Amblyopia is the most common cause of visual impairment in childhood. The condition affects approximately 2 to 3 percent of children under six. Unless it is successfully treated in early childhood, amblyopia will persist into adulthood and is the most common cause of one-eye or monocular visual impairment among children and young and middle-aged adults.
What causes amblyopia?
Any condition that affects normal visual development or use of either eye during the critical period (birth to 6 years of age) may cause amblyopia. The most common causes of amblyopia are strabismus and when one eye is more nearsighted, farsighted, or astigmatic than the other eye.
Diagnosis of Amblyopia
Because amblyopia usually occurs in only one eye, many children are unaware of their condition and they either can’t or don’t know how to tell their parents. If parents don’t take their infants and toddlers for a comprehensive vision examination, many children will go undiagnosed until a later age-often when they begin school.
How is amblyopia treated in children?
Amblyopia treatment is most effective when done early in the child’s life, usually before age 6. Treatment involves making the child use the eye with the reduced vision (weaker eye) and is usually simple, employing glasses, drops, exercises and/or patching.
- Patching: To make the child use the weaker eye, a patch can be put over the stronger eye. Patching stimulates vision in the weaker eye and helps the part of the brain that manages vision develop more completely.
- Atropine: Sometimes, a drop of a drug called atropine is placed in the stronger eye once a day to temporarily blur the vision so that the child will prefer to use the eye with amblyopia. Treatment with atropine stimulates vision in the weaker eye.
Why is early treatment important?
The vision pathways in the brain must become strong early, when children are very young. The first few years of life are the most important for eyesight. After a child is 8 to 10, the brain’s vision system is complete. If the amblyopia hasn’t been treated by this age, the child could have poor vision for life. With early detection, accurate diagnosis and proper treatment, the prognosis with amblyopia is excellent. Treatment before age 6 years of age, and especially before 2 years of age, gives the best results.

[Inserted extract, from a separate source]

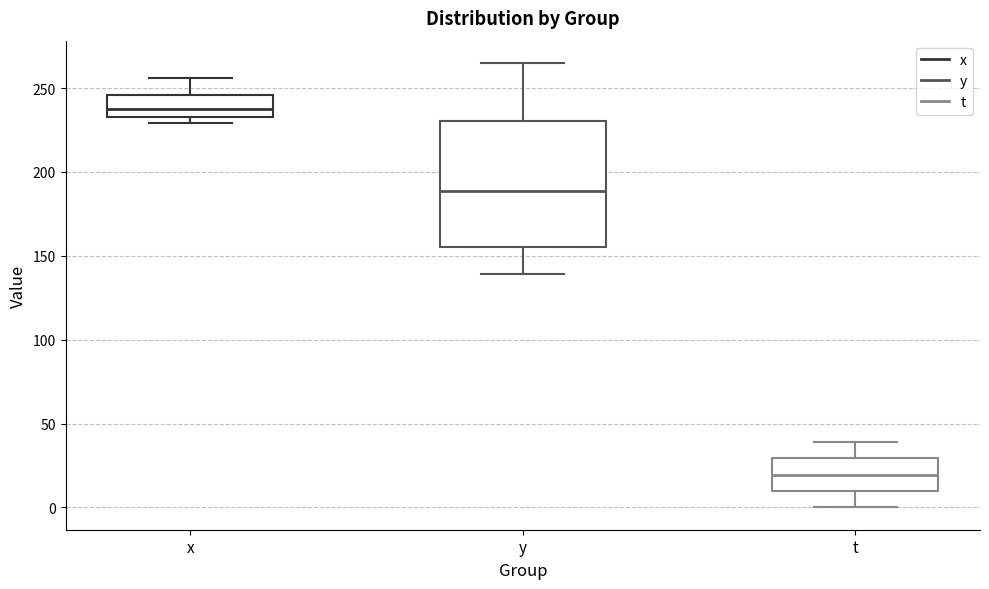

Reading left to right, read every box against the y-axis: the position of its median line, the range the box covers, and the ends of its whiskers. The values are not printed on the chart, so give them approximately, as read against the axis.

x: median 240, box 235 to 245, whiskers 230 to 255
y: median 190, box 155 to 230, whiskers 140 to 265
t: median 20, box 10 to 30, whiskers 0 to 40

Nystagmus an involuntary movement of the eyes-usually a mixture of slow and fast movements of the eyes that are repetitive. The direct cause of nystagmus is an instability in the motor system controlling the eyes. There is no known cure however, certain types of nystagmus show spontaneous improvement up to age 10. Treatment may include having the child sit in the front row at school, special eye glasses or surgery.